The sky is that special shade of blue, the trees are starting to turn and the morning air is crisp and redolent with the scent of fallen leaves; autumn must be approaching. This is the time of year I always associate with cider (real, cloudy, non-alcoholic apple cider) and apple-cinnamon donuts; even now—after ten years in Britain where I remain bereft of these familiar comforts—I still feel an ache of emptiness at their absence.
Autumn in the Carfax
In Britain, autumn has its own traditions: the reappearance of youngsters wearing school uniforms, the sudden overcrowding of the 7AM bus with sleepy teenagers on their way to one of the institutions of higher education in the Brighton area and the unwelcome availability of Christmas cards in every store from ASDA to Dixons. The most enduring, however, is Conkers.
Conkers is a game children play in school involving horse chestnuts on a string and the subsequent banging of them together. It is, I suppose, something you have to grow up with to understand. My wife tells me that, in her day, this game was accompanied by hopscotch, jump rope and marbles as children returned to school and assembled in the play grounds. In my day, we had jump rope and hopscotch, too, but I think all of those games, on both sides of the Atlantic, have fallen by the wayside, replaced by Xboxes, DS3s and iPods. Only Conkers, it seems, remain, and I have to wonder why that is. Is it because of it being so deeply ingrained in the British way of life? Or is it because Health and Safety keeps trying to ban it, and the surest way to get kids to do anything is to tell them they can’t.

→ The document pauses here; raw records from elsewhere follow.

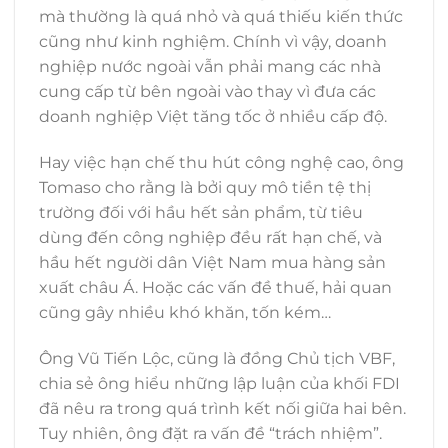
mà thường là quá nhỏ và quá thiếu kiến thức
cũng như kinh nghiệm. Chính vì vậy, doanh
nghiệp nước ngoài vẫn phải mang các nhà
cung cấp từ bên ngoài vào thay vì đưa các
doanh nghiệp Việt tăng tốc ở nhiều cấp độ.
Hay việc hạn chế thu hút công nghệ cao, ông
Tomaso cho rằng là bởi quy mô tiền tệ thị
trường đối với hầu hết sản phẩm, từ tiêu
dùng đến công nghiệp đều rất hạn chế, và
hầu hết người dân Việt Nam mua hàng sản
xuất châu Á. Hoặc các vấn đề thuế, hải quan
cũng gây nhiều khó khăn, tốn kém…
Ông Vũ Tiến Lộc, cũng là đồng Chủ tịch VBF,
chia sẻ ông hiểu những lập luận của khối FDI
đã nêu ra trong quá trình kết nối giữa hai bên.
Tuy nhiên, ông đặt ra vấn đề “trách nhiệm”.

British school boys playing Conkers
Whatever the reason, Conkers, for the time being, at least, continues to remain an integral part of a British childhood. This pleases me because, in my mind, Conkers has been woven into the fabric of the yearly cycled, and it serves as a signal, telling me when to start longing for cider, cinnamon-apple donuts, and The Tatter Digger.
As autumn traditions go, you will have to look hard to come up with one more esoteric than Tatter Digger Fights, but these were an important—and much looked forward to—part of my childhood. Every autumn, the potato fields around our house were harvested by a gigantic, screeching, squealing and fearsome looking contraption called a Tatter Digger, and when it was left resting in the fields over night, it became our playground. What we did was divide into two teams, with one holding the Tatter Digger like a fort, and the other dispersed into the dark field to plan and plot and launch attacks.
We used potatoes for weapons, as they are not as hard as rocks but still let you know when you’ve been hit. Also, there were a lot of them lying about; the belts and conveyers and bins of the Tatter Digger were filled with them, and the field team had no problem gathering up an arsenal, even in the dark. What The Tatter Digger Fight amounted to was a huge game of King of the Hill fought with potatoes and the prize being possession of the awesome machine. Because of its seasonal nature, we played every night we could and stayed out until our moms called us in for bath time.
A Tatter Digger. And, you, those guys is farmers.
So I suppose, if it is my childhood I hear calling to me over the long years, perhaps I can recapture its essence by finding a potato field and sitting in the middle of it some evening. Silly, yes; but I’ll have a better chance of achieving that than of getting a cup of real cider and a cinnamon-apple donut.